Stiftungsräte müssen zittern

Tatsächlich ist die Lage für die Versicherten eher schwierig. Denn die BVK kämpft nicht nur mit einem angekratzten Image (Stichwort Korruptionsaffäre Gloor), sondern auch mit einem schwachen Deckungsgrad von 96 Prozent. Im Fall einer Kündigung müssten die Arbeitgeber die Unterdeckung ausfinanzieren. Kommt hinzu, dass die Struktur der BVK-Versicherten für eine neue Kasse nicht sonderlich attraktiv ist. Die BVK ist nicht Google, wo eine Masse von aktiven Versicherten einer vernachlässigbaren Zahl von Rentenbezügern gegenübersteht. Vielmehr beträgt der Anteil der Rentner mehr als 28 Prozent, was eine eher defensive Anlagestrategie nahelegt. Ob Sammelstiftungen oder Lebensversicherungen angesichts dieser Tatsachen nur darauf warten, abtrünnige BVK-Kunden mit deutlich besseren Konditionen anzulocken, darf bezweifelt werden.

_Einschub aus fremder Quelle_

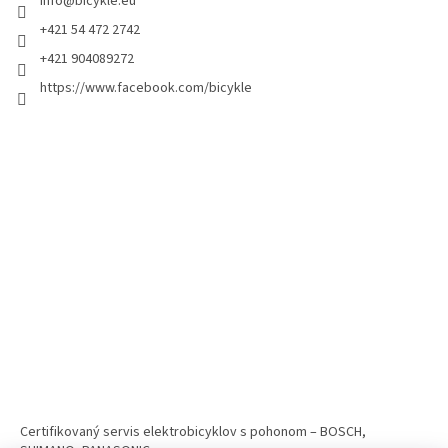
info
@
bicykle.eu
+421 54 472 2742
+421 904089272
https://www.facebook.com/bicykle
Certifikovaný servis elektrobicyklov s pohonom – BOSCH,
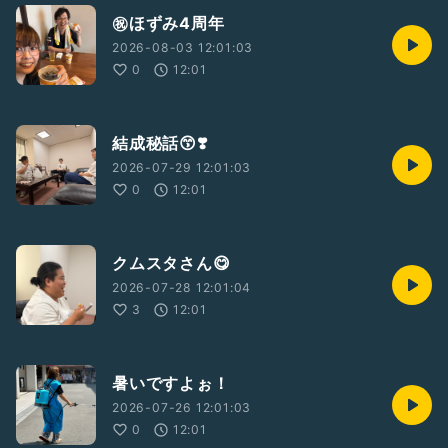
㊗️ほずみ4周年
2026-08-03 12:01:03
0
12:01
結成秘話😙❣️
2026-07-29 12:01:03
0
12:01
クムスタさん😋
2026-07-28 12:01:04
3
12:01
暑いですよぉ！
2026-07-26 12:01:03
0
12:01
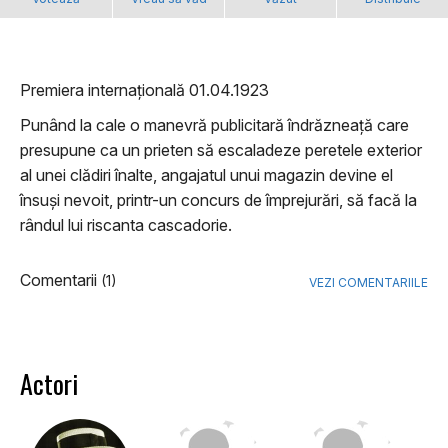
Premiera internațională 01.04.1923
Punând la cale o manevră publicitară îndrăzneață care
presupune ca un prieten să escaladeze peretele exterior
al unei clădiri înalte, angajatul unui magazin devine el
însuși nevoit, printr-un concurs de împrejurări, să facă la
rândul lui riscanta cascadorie.
Comentarii
(1)
VEZI COMENTARIILE
Actori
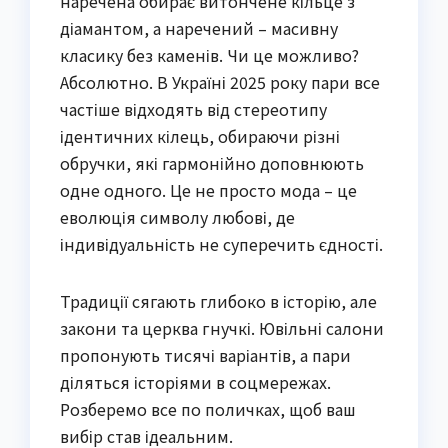
наречена обирає витончене кільце з
діамантом, а наречений – масивну
класику без каменів. Чи це можливо?
Абсолютно. В Україні 2025 року пари все
частіше відходять від стереотипу
ідентичних кілець, обираючи різні
обручки, які гармонійно доповнюють
одне одного. Це не просто мода – це
еволюція символу любові, де
індивідуальність не суперечить єдності.
Традиції сягають глибоко в історію, але
закони та церква гнучкі. Ювільні салони
пропонують тисячі варіантів, а пари
діляться історіями в соцмережах.
Розберемо все по поличках, щоб ваш
вибір став ідеальним.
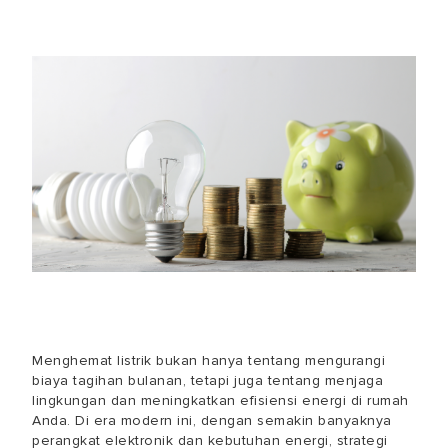
Menghemat listrik bukan hanya tentang mengurangi
biaya tagihan bulanan, tetapi juga tentang menjaga
lingkungan dan meningkatkan efisiensi energi di rumah
Anda. Di era modern ini, dengan semakin banyaknya
perangkat elektronik dan kebutuhan energi, strategi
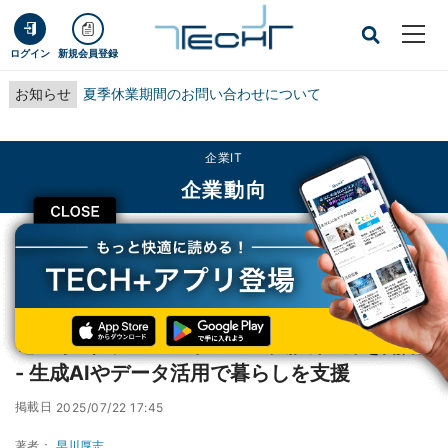
ログイン
新規会員登録
お知らせ
夏季休業期間のお問い合わせについて
企業IT
企業動向
CLOSE
TECH+
企業IT
企業動向
電通ら4社、スマートホーム実証第2弾を開始 - 生成AIやデータ活用で暮らしを
支援
電通ら4社、スマートホーム実証第2弾を開始
- 生成AIやデータ活用で暮らしを支援
掲載日
2025/07/22 17:45
著者：
早川厚志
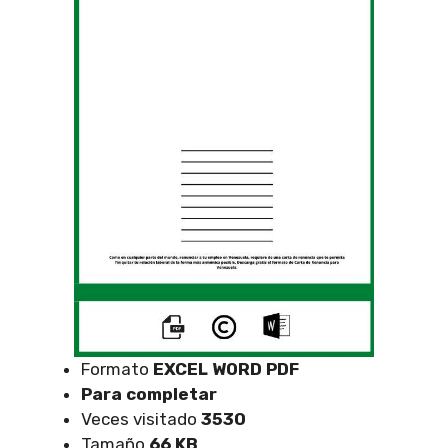
Formato
EXCEL
WORD PDF
Para completar
Veces visitado
3530
Tamaño
66 KB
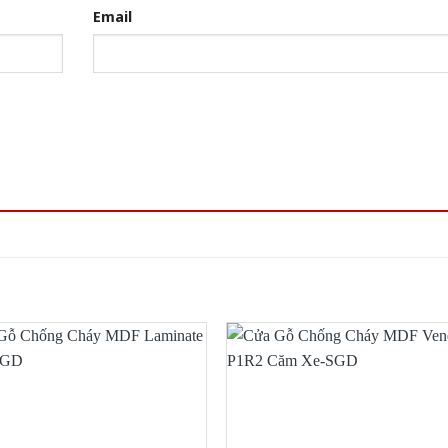
Email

Der BVK-Stiftungsrat rechnet denn auch nicht mit einer Austrittswelle. «Für die meisten Arbeitgeber scheint eine Kündigung nicht wirklich ein Thema zu sein», sagt Florian Küng, Leiter Finanzen bei der BVK. Gegenüber empörten Versicherten hat die BVK bereits durchblicken lassen, dass man nicht daran denke, die Massnahmen zurückzunehmen, zumal der Entscheid des paritätischen Stiftungsrates laut Küng «klar und unbestritten» gewesen sei.

Das wiederum findet VPOD-Regionalsekretär Roland Brunner «höchst befremdend». Dem VPOD bleibt mangels rechtlicher Mittel nichts anderes übrig, als Forderungen und Protestnoten einzureichen. Allerdings kündigt Brunner an, dass man sich bei den nächsten Stiftungsrats-Wahlen genau überlegen werde, «wer tatsächlich Arbeitnehmerinteressen vertritt».